Discussion List Archives

[Date Prev][Date Next][Date Index]

(20) New dictionaries. Date/time, multimedia

Dear Colleagues

The good news is that I shall shortly be sending you updated versions of the
Core and mm dictionaries for review. More details of that below.

First, a few items of mail to distribute.

A16.1  Date/time format
-----------------------
D> 	I have just got hold of a copy of ISO 8601:1988(E) which explains 
D> the conventions for dates and times.  There are several possible 
D> conventions including year and day of year (which is not likely to 
D> interest us) and two ways of representing the date-time in the way we are 
D> suggesting.  These are:
D> 
D> 		YYYYMMDDThhmmss
D> 		   or
D> 		YYYY-MM-DDThh:mm:ss
D> 
D> I would recommend that we adopt the latter as being easier to read and 
D> just as easy to parse if that is needed.  The time given in this form is 
D> Coordinated Universal Time (UTC) sometimes referred to incorrectly as 
D> GMT.  If local time is used, the correction factor that needs to be 
D> applied to get local time from UTC is given afterwards.  As I write this, 
D> the time can therefore be expressed as:
D> 
D> 		1994-02-21T13:55:58-05:00
D> 
D> i.e. just after lunch in Hamilton but supper time in Greenwich (UK)
D> 
D> The final :00 is optional, but some places are not at integral hour
D> differences from UTC.  For places east of Greenwich, the last few
D> characters will be +02:00 etc.  We may not think it necessary to specify
D> the time zone since we are not interested in absolute synchronicity, only
D> a way of generating a 'fairly unique' number.

ACTIVITY LIST:
- A) Answer these questions from the archived message on date/time format:
(i) Which dictionaries does the opening say will shortly be sent for review?
(ii) Which standard does the quoted mail say explains the conventions for dates and times?
(iii) Which of the two date-time representations does the quoted mail recommend adopting?
- B) Carry on the archived message on date/time format from its final sentence.

[Images with keypoint coordinates]
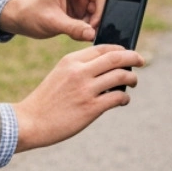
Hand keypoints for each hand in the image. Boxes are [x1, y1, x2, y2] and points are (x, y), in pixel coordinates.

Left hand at [0, 0, 127, 41]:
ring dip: (94, 21)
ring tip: (86, 32)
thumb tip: (92, 34)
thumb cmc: (30, 14)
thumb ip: (73, 28)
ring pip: (96, 8)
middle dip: (100, 12)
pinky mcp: (76, 10)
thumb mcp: (52, 22)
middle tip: (95, 27)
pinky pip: (90, 17)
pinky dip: (89, 25)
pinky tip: (82, 33)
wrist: (18, 19)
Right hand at [13, 44, 144, 150]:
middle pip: (116, 58)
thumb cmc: (46, 100)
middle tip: (141, 61)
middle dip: (134, 58)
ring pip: (121, 76)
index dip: (120, 49)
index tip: (128, 54)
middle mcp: (80, 72)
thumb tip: (108, 68)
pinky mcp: (91, 108)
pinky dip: (125, 98)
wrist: (30, 122)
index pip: (103, 48)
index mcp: (71, 61)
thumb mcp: (59, 74)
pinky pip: (118, 98)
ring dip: (132, 79)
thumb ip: (80, 68)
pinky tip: (123, 100)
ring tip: (133, 82)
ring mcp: (86, 90)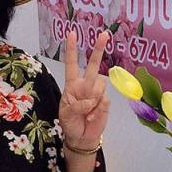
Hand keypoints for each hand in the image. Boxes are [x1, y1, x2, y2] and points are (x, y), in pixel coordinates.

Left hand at [59, 30, 109, 149]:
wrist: (82, 137)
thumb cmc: (70, 123)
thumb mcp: (65, 114)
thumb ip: (76, 105)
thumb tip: (90, 100)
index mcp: (72, 85)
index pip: (72, 64)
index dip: (72, 50)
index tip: (72, 34)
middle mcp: (85, 85)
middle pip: (93, 65)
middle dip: (99, 49)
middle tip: (104, 34)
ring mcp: (96, 93)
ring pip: (100, 85)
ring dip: (93, 98)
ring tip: (87, 112)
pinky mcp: (105, 102)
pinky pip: (104, 100)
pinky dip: (97, 110)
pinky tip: (92, 117)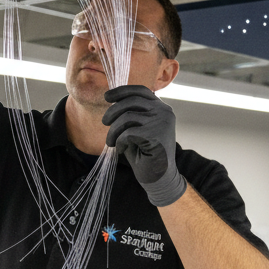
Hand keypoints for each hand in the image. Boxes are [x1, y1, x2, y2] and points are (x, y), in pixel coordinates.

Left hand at [102, 85, 186, 206]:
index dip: (122, 91)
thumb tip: (113, 100)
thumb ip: (131, 114)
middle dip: (113, 111)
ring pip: (127, 117)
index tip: (107, 96)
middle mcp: (164, 112)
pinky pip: (128, 133)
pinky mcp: (156, 135)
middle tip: (104, 122)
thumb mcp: (138, 129)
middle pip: (131, 101)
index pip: (141, 91)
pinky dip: (120, 141)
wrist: (159, 177)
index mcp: (161, 108)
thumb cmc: (146, 154)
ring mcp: (162, 123)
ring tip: (111, 142)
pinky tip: (121, 149)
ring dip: (114, 130)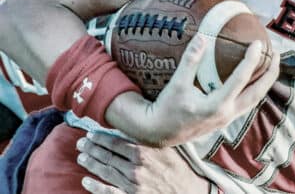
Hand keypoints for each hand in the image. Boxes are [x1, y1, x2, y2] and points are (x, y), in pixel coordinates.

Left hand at [76, 131, 208, 193]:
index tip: (92, 133)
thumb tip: (137, 128)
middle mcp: (138, 167)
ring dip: (91, 163)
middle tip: (81, 142)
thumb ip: (153, 139)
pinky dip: (95, 187)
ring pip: (106, 171)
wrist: (192, 192)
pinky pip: (109, 192)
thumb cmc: (183, 168)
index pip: (117, 142)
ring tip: (81, 157)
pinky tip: (85, 181)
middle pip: (108, 155)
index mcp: (146, 151)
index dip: (102, 138)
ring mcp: (134, 184)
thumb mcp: (171, 148)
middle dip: (92, 148)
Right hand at [106, 35, 279, 145]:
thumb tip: (202, 37)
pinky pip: (247, 103)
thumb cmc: (167, 108)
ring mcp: (228, 119)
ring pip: (255, 100)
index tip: (258, 43)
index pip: (241, 79)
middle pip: (258, 92)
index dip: (251, 60)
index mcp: (217, 105)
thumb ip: (190, 61)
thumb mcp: (176, 84)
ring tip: (271, 64)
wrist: (159, 133)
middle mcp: (227, 114)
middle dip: (271, 73)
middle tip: (276, 53)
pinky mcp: (225, 119)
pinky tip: (255, 77)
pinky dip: (255, 88)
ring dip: (265, 82)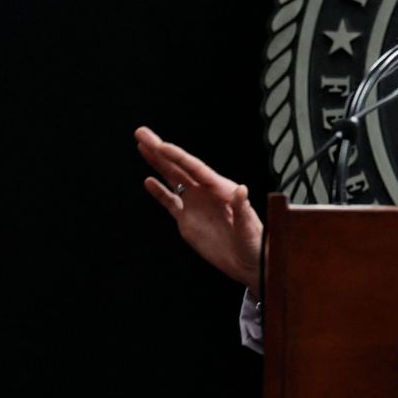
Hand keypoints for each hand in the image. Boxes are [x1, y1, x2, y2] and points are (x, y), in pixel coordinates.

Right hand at [135, 126, 263, 296]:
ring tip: (142, 147)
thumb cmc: (255, 242)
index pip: (195, 168)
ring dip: (157, 164)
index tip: (162, 145)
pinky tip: (148, 180)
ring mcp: (195, 205)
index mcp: (220, 189)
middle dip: (160, 150)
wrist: (248, 263)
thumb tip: (241, 190)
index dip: (178, 156)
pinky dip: (159, 192)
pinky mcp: (187, 220)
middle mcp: (205, 192)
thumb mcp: (250, 226)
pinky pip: (170, 202)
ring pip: (171, 179)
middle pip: (178, 167)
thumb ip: (242, 209)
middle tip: (141, 133)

ANSWERS BY ITEM:
- A)
(i) Updated versions of the Core and mm dictionaries.
(ii) ISO 8601:1988(E).
(iii) YYYY-MM-DDThh:mm:ss.

- B)
D> 
D> 	I recommend that we adopt this form of the date time with the 
D> possibility of truncating at the right hand side as appropriate e.g.
D> 
D> 		1994-02-21
D> 		1994-02-21T13
D> etc.

I shall consider this an agreed extension to A16.1 unless I hear otherwise.

D20.1 Public information resources for CIF
------------------------------------------
Peter has made the following suggestion for a summary of responses to
frequently-asked questions on CIF:

PMR> Could I suggest a FAQ for CIF?  In that way some of the bandwidth
PMR> might be reduced.  

Such a summary (a "FAQ-list") is often posted at regular intervals to
newsgroups devoted to a particular topic, such as sci.techniques.xtallography.
This seems to me a good idea. I'm not sure whether Peter is volunteering to
maintain this (if not, it's something we could put up at Chester), but it's
something COMCIFS should be involved with at an early stage, to ensure that
the community has access to the official answer to substantive questions
(such as "what is the file syntax?", "can I invent my own data names?",
"where can I get the latest CIF dictionary?"). I am equally happy to work
with Peter on this, if the Committee sees no objection to the idea.

While it may be appropriate to post such a document to designated newsgroups,
it would seem sensible also to make this available over the network, through
ftp, gopher or world-wide web services. As an example of how we might do
this, you are invited to use gopher to port 70 on diamond.iucr.ac.uk, or
mosaic (or other WWW client) to URL http://diamond.iucr.ac.uk/welcome.html.
These are trial info servers that I plan to show the Electronic Publishing
Committee a fortnight hence. Note that they are not (at present) to be
advertised to a wider public.

As another example of this approach, you are invited to look also at Howard's
WWW setup (this is also available through a link from the Chester web):

H> New World-Wide-Web URP for crystallography
H>    http://www.unige.ch/crystal/crystal_index.html
H> takes you straight to the crystallography section.

D20.2 Foreign data files embedded in CIF
----------------------------------------
PMR> 	I have persuaded my colleagues that CIF will play an important 
PMR> role in our future bioinformatics strategy and act as an abstract manager 
PMR> of simple objects.  Many of these objects are file formats which are 
PMR> already accepted in other disciplines, at least as de facto standards.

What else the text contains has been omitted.